To do: A single number is the answer here: how many lines below include "camera"?

Entries taken from a collection:
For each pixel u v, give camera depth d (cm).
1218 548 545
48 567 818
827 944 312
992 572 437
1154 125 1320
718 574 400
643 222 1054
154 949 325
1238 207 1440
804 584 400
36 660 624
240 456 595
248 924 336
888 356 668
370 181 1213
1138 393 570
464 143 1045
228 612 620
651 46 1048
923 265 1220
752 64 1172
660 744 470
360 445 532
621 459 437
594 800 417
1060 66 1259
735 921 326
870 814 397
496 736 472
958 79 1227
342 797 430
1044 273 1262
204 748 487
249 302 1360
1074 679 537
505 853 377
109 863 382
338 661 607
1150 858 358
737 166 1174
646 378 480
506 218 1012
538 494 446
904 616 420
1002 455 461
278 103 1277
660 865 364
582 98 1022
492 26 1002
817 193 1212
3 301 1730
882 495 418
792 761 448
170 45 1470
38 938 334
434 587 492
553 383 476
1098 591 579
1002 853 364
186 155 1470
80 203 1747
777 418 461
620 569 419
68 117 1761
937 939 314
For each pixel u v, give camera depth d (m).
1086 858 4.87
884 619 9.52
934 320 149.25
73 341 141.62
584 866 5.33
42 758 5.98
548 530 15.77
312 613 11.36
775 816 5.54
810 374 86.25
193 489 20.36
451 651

Reply: 2